#### [Problems to work on]
1) In the forum thread about pi, which Greek word supplies the letter used as the symbol for pi?
2) Extend the forum thread about pi, picking up after its last line of code.

The PI Thread

[lpetrich]

It's clear that trigonometric functions are related to exponential ones, and thus that pi is related to e. So for completeness,

exp(x) = e^x
exp(log(x)) = log(exp(x)) = x

d(exp(x))/dx = exp(x)
d(log(x))/dx = 1/x

 

[lpetrich]

Pi or tau?

Pi is (perimeter of circle) / (diameter of circle)
"Perimeter" and "diameter" go back to antiquity as Classical Greek perimetros "around measure" and diametros "across measure".

The first letter of "perimetros" in the Greek alphabet is "pi", and that's where we get that symbol from.

Pi is sometimes called Archimedes's constant.

 Pi (mathematical constant) gives its history, and notes that some mathematicians equivocated between 3.14... (perimeter/diameter) and 6.28... (perimeter/radius)

That latter one I've seen named "tau": tau = 2*pi. It is also called "turn" (360d angle in radians):  Turn (angle). One finds lots of 2*pi's, and tau would make them look nicer.

Like contour integrals:
f(x) = 1/(tau*i) * integral over y in a contour around x of f/(y - x)

And Fourier transforms:
F = integral over x from -oo to +oo of f(x)*exp(i*x*y)
f(x) = 1/tau * integral over y from -oo to +oo of F*exp(-i*x*y)

 

[steve_bank]

2*pi = 360 degrees. In dynamic systems angular frequency is often expressed in radians per second instead of degrees per second, the math works our easier. Convert to degrees when necessary.

A sine wave can be imagined as a rotating unit vector in an xy coordinate
system with the vector a radius of 1 tracing out a circle. In terms of a
rotating unit vector the difference between a sine and cosine is two rotating vectors separated by a phase shift of pi/2 0r 90 degrees. Could be a rotating shaft on a machine or an electrical signal.

Imagine a a rotating shaft of radius 1 with xy ordinates imposed on the end. As it rotates a point on the edge traces out a sine wave, y(t) = sin(2* pi * f * t). In fact rotating electromagnetical devices were once used to create electrical sine waves.

1 Hertz or 1 cycle per second = 2*pi radians per second. = 360 deg/s

360 deg/2*pi rad = 57.3 deg/rad


This is why 2*pi shows up a lot. PI shows up in the math whenever a system is dynamic and periodic , electrical or mechanical. Also the Fourier Transform/series shows up whenever a frequency response is involved.

2*pi*f occurs so frequently it is given a tag, omega. y(t) = sin(w*t) don't have the Greek symbol

After a while you start thinking in radians instead of degrees.

clear
t = [0:.01:1] // time = 0-1 second
[m,n] = size(t)

#### [Given information]
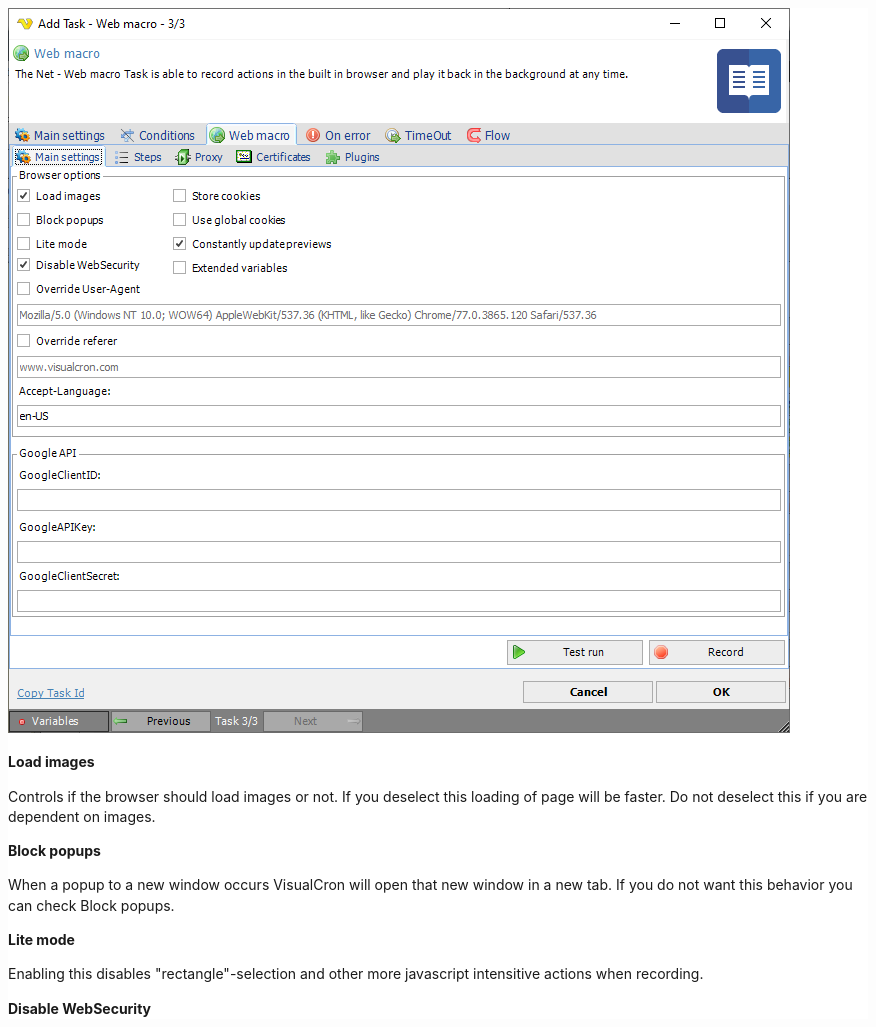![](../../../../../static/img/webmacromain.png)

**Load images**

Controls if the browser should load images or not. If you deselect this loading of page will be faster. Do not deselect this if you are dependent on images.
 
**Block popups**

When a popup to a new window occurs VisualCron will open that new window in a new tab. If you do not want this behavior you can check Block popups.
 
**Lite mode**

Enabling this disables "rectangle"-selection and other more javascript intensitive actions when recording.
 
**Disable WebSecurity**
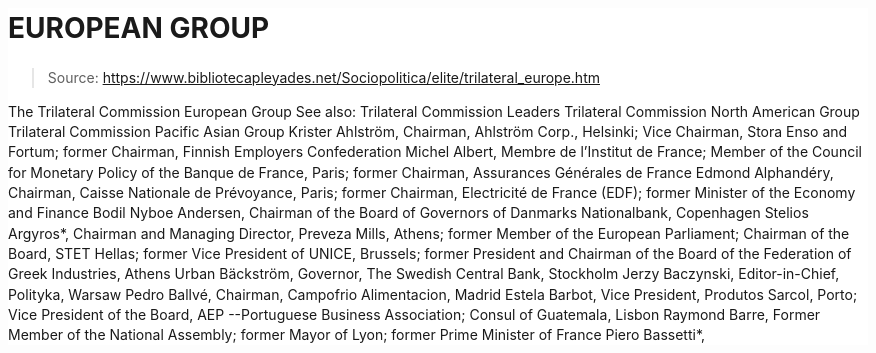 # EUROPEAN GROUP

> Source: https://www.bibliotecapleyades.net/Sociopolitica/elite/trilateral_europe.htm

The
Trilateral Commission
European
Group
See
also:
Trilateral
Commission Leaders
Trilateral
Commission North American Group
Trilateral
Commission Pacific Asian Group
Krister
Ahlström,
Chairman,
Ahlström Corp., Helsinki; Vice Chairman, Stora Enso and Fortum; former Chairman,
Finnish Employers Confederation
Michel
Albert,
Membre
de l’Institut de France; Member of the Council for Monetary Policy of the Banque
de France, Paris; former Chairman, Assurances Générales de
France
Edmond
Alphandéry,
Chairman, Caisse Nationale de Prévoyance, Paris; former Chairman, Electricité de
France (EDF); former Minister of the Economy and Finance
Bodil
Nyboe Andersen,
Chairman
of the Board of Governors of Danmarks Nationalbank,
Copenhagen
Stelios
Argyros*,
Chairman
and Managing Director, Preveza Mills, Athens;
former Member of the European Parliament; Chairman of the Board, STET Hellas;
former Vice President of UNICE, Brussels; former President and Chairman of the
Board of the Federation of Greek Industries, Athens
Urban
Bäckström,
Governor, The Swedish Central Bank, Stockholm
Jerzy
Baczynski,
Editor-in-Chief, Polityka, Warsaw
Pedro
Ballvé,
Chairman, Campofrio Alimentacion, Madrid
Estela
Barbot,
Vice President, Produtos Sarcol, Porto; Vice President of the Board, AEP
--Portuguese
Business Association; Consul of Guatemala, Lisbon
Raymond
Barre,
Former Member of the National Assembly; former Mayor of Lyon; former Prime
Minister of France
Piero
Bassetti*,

#### [Outputs by task]
1) Perimetros, meaning "around measure"

2)
t = t' // transpoeseow to col vector
x = t * 360
A = 1
freq = 1 // cycles per second Hertz
for i = 1:n yr(i) = A*sin(2*%pi*freq*t(i));end; // radians
for i = 1:n yc(i) = A*sin(2*%pi*freq*t(i) + %pi/2);end; //90d phase shift
for i = 1:n yd(i) = A*sind(360*freq*t(i));end; // degrees
clf
plot2d(x,yr)
plot2d(x,yd)

 

[steve_bank]

 

[lpetrich]

Though both e and pi are transcendental, they are also "computable numbers" ( Computable number).

A computable number is one that can be calculated to arbitrary precision with a finite-sized algorithm run for a finite number of steps.

The Wikipedia article states that every number that we can calculate or approximate is a computable number, and that includes all algebraic numbers, and such familiar transcendental numbers as e, and pi. Alan Turing on Computable Numbers discussed them, and also computable functions, functions that return computable numbers for computable numbers.

He showed that a converging infinite sequence {f(i) for i = 1 to infinity} has a computable number as its limit if the function f is computable.

This has some consequences:

• A computable function of computable functions is also computable.
• Every computable-function root is computable.
• A derivative or an integral of a computable function is also computable.

One can go even further with "definable numbers" ( Definable real number). These ones have finite-sized descriptions.

An interesting curiosity is how many real computable and real definable numbers there are. The sets of them are countable, like the sets of positive integers, integers in general, rational numbers, and real algebraic numbers. That means that there are infinitely more real numbers than any of these kinds of numbers.

 

[steve_bank]

Passing the time with PI

Plotting real vs imaginary of e^*(it) traces out a circle fot t in multiples of 2PI. It is a rotating vector with an angular frequency of 360deg/s, 2*PI radians per second, or 1 Hz.

%e^(%i*x(j)*3) + %e^(%i*x(j)*1) is a summation of two sine waves.

While playing around with it I found plotting imag vs real of the summation created interesting patterns by varying the multiplier the exponent term.

https://en.wikipedia.org/wiki/Lissajous_curve



clear

x = [0:.01:10]
[m,n] = size(x)
x = x'
for j = 1:n
// y is complex
y(j) = %e^(%i*x(j)*3) + %e^(%i*x(j)*1)
m(j) = abs(y(j))
ph(j) = atan(imag(y(j))/real(y(j)))
end
plot(imag,real)

 

[steve_bank]

Single exponential term.

 

[steve_bank]

Sum of two exponential terms.

 

[steve_bank]

 

[steve_bank]

 

[lpetrich]

Yup. Spirograph patterns: hypotrochoids and epitrochoids.

x = sum of a*cos(w*t+p)
y = sum of a*sin(w*t+p)

For the curve to be a closed one, all the w's must be commensurable -- all of them must be rational multiples of any one of them.

 

[steve_bank]

Lissajous figures had practical use.

Before digital scopes with built in spectrum analyzers analog oscilloscopes with glass CRTs had an xy plot mode. You could plot a known signal against an unknown. People good at it could interpret spectral information.

 

[lpetrich]

Lissajous figure:

x = a1*sin(w1*t+p1)
y = a2*sin(w2*t+p2)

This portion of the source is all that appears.